## To do:
Scan the records for "supply". Report each line that includes it.

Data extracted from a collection
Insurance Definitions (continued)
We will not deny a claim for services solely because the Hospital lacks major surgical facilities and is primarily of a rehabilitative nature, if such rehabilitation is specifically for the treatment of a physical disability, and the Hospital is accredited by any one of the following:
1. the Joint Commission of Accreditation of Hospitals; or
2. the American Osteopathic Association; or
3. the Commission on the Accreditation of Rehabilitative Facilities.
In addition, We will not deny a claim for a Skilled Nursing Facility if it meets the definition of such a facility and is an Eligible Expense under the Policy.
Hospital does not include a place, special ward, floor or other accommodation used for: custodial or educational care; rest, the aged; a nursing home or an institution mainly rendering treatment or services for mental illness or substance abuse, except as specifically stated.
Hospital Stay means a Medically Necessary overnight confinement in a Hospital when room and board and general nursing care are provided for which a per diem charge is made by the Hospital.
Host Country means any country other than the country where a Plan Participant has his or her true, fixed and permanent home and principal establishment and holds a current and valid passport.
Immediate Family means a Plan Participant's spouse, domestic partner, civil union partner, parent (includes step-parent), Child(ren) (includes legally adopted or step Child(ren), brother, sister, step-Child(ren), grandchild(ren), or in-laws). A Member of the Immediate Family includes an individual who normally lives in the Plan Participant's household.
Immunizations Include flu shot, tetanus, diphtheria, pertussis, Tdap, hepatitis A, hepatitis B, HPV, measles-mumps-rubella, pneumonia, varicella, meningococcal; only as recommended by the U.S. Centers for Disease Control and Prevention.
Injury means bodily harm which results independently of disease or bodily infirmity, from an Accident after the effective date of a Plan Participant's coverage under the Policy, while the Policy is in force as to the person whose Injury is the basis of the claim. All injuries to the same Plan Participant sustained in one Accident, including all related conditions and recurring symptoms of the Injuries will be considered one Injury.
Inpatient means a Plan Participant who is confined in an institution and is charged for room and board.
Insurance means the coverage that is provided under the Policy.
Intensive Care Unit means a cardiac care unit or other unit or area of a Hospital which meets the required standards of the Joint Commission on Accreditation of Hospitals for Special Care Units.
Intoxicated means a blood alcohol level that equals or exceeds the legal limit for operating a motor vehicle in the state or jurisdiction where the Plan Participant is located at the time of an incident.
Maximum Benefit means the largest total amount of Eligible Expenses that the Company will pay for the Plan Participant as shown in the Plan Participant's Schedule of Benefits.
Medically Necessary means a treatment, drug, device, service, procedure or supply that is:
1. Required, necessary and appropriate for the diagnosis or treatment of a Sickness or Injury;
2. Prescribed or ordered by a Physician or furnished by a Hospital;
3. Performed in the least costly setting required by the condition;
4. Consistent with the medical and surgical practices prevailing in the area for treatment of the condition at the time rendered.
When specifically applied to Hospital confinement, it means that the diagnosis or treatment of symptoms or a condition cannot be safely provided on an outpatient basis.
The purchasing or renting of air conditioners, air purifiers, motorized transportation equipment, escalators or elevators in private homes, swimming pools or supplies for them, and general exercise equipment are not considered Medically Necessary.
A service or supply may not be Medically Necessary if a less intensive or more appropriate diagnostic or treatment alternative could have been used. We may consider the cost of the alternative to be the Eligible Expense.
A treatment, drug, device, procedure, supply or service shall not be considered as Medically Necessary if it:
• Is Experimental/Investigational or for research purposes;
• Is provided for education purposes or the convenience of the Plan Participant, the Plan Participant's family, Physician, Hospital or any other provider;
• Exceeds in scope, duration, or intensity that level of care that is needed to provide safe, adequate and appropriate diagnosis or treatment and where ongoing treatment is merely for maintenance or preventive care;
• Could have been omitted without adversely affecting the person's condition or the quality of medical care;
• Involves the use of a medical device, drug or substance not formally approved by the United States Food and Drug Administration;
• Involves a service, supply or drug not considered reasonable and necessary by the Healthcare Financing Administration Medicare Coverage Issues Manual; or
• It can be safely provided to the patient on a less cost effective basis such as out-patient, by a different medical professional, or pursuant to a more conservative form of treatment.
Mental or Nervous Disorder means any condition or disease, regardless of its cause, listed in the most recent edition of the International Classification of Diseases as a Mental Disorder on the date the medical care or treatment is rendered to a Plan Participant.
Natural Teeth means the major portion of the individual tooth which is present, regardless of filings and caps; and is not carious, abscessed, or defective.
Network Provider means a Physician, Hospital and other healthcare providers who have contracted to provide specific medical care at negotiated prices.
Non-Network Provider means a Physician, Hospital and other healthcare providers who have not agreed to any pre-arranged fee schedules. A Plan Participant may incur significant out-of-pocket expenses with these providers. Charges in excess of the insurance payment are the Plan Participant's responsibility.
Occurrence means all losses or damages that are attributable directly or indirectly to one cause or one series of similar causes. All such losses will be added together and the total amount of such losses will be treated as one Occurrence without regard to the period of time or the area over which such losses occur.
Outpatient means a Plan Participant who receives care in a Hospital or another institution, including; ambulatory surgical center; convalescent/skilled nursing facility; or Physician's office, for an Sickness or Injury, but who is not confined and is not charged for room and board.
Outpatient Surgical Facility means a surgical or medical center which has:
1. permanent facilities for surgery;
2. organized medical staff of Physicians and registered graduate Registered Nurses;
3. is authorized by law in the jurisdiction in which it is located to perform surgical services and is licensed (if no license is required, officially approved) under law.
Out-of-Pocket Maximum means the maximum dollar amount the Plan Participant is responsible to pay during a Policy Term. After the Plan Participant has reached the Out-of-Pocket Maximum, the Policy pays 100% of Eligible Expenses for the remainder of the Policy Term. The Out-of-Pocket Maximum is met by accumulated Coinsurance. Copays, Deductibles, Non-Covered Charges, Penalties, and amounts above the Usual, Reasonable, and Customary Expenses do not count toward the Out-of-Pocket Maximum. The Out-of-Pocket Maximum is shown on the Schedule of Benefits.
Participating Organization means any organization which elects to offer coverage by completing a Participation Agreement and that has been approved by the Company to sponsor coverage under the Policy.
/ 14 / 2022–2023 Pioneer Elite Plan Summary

## Answer box:
Medically Necessary means a treatment, drug, device, service, procedure or supply that is:
A service or supply may not be Medically Necessary if a less intensive or more appropriate diagnostic or treatment alternative could have been used. We may consider the cost of the alternative to be the Eligible Expense.
A treatment, drug, device, procedure, supply or service shall not be considered as Medically Necessary if it:
• Involves a service, supply or drug not considered reasonable and necessary by the Healthcare Financing Administration Medicare Coverage Issues Manual; or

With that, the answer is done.